*PASSAGE CITÉ:*
----------------------------------------
Il peut sembler tentant de se faire vomir si l’on ressent qu’on a bu un verre de trop, mais c’est une mauvaise idée. « D’une part, l’alcool ingéré passe rapidement dans le sang, ce qui signifie que les vomissements n’auront qu’un effet limité sur l’élimination de l’alcool. D’autre part, en cas de consommation importante d’alcool, le système nerveux autonome est moins réactif, ce qui augmente le risque d’inhalation accidentelle », précise l’experte.
Cela s’ajoute aux effets néfastes du reflux de l’alcool dans l’œsophage et la bouche : inflammation de l’œsophage, des gencives et détérioration de l’émail dentaire. Provoquer volontairement des vomissements est donc totalement déconseillé en cas de consommation excessive d’alcool !
Combien de temps les vomissements peuvent-ils durer après avoir consommé de l’alcool ?
La sensibilité aux vomissements suite à un excès d’alcool varie beaucoup selon les personnes et les circonstances. Elle dépend de divers facteurs tels que la quantité d’alcool consommée, la quantité de nourriture ingérée, la tolérance individuelle à l’alcool et la sensibilité de l’estomac. Certaines personnes ne vomiront pas même après avoir consommé plus de cinq verres, tandis que d’autres se sentiront malades pendant plusieurs heures avec moins d’alcool.
Comment mettre fin aux vomissements après une intoxication alcoolique ?
----------------------------------------
Entrées enregistrées
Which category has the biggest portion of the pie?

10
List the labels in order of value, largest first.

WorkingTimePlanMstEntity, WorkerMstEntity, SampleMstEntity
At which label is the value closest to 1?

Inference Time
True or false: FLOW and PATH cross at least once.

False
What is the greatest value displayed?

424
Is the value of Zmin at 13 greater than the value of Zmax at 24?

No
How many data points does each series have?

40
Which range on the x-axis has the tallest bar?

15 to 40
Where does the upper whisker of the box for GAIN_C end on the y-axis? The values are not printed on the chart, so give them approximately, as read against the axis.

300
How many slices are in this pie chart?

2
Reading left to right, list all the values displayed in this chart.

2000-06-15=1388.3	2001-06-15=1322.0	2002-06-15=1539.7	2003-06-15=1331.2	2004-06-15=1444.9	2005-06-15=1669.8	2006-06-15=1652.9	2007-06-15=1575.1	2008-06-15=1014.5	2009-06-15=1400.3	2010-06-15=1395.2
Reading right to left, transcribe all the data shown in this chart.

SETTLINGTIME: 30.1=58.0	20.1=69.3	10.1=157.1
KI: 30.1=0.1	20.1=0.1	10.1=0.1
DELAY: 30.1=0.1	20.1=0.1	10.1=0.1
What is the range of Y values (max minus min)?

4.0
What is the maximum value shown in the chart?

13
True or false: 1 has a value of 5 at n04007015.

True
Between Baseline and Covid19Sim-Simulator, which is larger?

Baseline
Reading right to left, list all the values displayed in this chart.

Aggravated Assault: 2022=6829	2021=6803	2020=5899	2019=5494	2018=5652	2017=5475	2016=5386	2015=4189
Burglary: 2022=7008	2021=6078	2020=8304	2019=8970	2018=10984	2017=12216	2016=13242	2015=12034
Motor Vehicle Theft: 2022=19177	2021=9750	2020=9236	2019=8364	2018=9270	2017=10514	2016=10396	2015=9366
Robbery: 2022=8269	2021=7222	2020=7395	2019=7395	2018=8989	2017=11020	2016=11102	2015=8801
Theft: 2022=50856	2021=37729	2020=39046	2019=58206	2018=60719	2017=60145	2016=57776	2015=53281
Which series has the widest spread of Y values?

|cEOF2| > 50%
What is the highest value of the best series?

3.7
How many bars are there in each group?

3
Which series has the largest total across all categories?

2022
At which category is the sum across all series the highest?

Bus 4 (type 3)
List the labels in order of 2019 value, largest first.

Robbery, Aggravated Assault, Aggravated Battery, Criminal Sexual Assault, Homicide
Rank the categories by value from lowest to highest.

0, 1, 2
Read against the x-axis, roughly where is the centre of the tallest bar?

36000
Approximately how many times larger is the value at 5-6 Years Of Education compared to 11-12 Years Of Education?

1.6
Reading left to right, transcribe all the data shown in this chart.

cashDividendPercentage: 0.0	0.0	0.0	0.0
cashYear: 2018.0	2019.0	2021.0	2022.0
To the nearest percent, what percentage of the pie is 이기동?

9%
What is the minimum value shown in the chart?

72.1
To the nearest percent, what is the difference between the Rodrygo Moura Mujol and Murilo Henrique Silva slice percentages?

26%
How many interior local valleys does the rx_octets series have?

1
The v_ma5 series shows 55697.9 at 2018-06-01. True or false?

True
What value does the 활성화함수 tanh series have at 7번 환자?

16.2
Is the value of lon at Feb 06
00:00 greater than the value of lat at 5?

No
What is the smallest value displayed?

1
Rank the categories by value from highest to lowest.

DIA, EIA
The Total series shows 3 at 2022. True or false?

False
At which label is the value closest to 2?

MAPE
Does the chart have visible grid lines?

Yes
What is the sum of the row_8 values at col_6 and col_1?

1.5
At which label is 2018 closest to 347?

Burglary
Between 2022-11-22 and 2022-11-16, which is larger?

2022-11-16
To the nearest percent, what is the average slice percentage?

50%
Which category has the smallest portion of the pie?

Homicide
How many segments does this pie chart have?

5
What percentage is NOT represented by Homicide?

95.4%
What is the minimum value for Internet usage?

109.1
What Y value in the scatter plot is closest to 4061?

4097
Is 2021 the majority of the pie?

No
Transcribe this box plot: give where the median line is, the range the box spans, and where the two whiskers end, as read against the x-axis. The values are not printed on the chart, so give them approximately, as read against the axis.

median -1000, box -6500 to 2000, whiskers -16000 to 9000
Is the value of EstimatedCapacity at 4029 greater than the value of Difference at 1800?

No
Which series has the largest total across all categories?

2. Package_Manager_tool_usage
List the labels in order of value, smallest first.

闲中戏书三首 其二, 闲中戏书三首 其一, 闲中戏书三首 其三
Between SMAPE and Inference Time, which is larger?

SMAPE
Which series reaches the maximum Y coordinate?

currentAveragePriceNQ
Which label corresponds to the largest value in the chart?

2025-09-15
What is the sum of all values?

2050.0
----------------------------------------
*QUESTIONS:*
[1] Recopiez le passage sur l'alcool et les vomissements depuis « La sensibilité aux » jusqu'à « avec moins d’alcool. » inclus.
[2] D'après le passage sur l'alcool et les vomissements, pourquoi est-il déconseillé de se faire vomir après avoir trop bu ?
[3] Reprenez le passage sur l'alcool et les vomissements à partir de l'endroit où il s'arrête.
Les entrées n'interviennent pas ici.

*RÉSULTATS:*
[1]
La sensibilité aux vomissements suite à un excès d’alcool varie beaucoup selon les personnes et les circonstances. Elle dépend de divers facteurs tels que la quantité d’alcool consommée, la quantité de nourriture ingérée, la tolérance individuelle à l’alcool et la sensibilité de l’estomac. Certaines personnes ne vomiront pas même après avoir consommé plus de cinq verres, tandis que d’autres se sentiront malades pendant plusieurs heures avec moins d’alcool.

[2] L'alcool passe rapidement dans le sang, si bien que vomir n'aide guère à l'éliminer. En cas de forte consommation, le système nerveux autonome est moins réactif, ce qui accroît le risque d'inhalation accidentelle. S'y ajoutent les effets du reflux d'alcool : inflammation de l'œsophage et des gencives, et détérioration de l'émail dentaire.

[3]
Malheureusement, il n’existe pas de solution miracle pour stopper les vomissements après une intoxication alcoolique.
Il est déconseillé de consommer de grandes quantités d’eau, car cela peut augmenter les vomissements et aggraver les pertes de sels minéraux. Je recommande de se réhydrater en buvant très lentement, par petites gorgées, et en privilégiant des boissons sucrées ou des bouillons salés contenant des électrolytes. Les solutions de réhydratation sont aussi une bonne option. Dre Peybernard.
En cas de vomissements sévères et d’alcoolémie élevée, il est conseillé de contacter immédiatement les services d’urgence en composant le 15 ou le 112.
Risques liés à la consommation d’alcool pour la santé
L’alcool est responsable de 49 000 décès chaque année en France. Ses effets néfastes, bien connus, peuvent être immédiats ou se manifester à long terme.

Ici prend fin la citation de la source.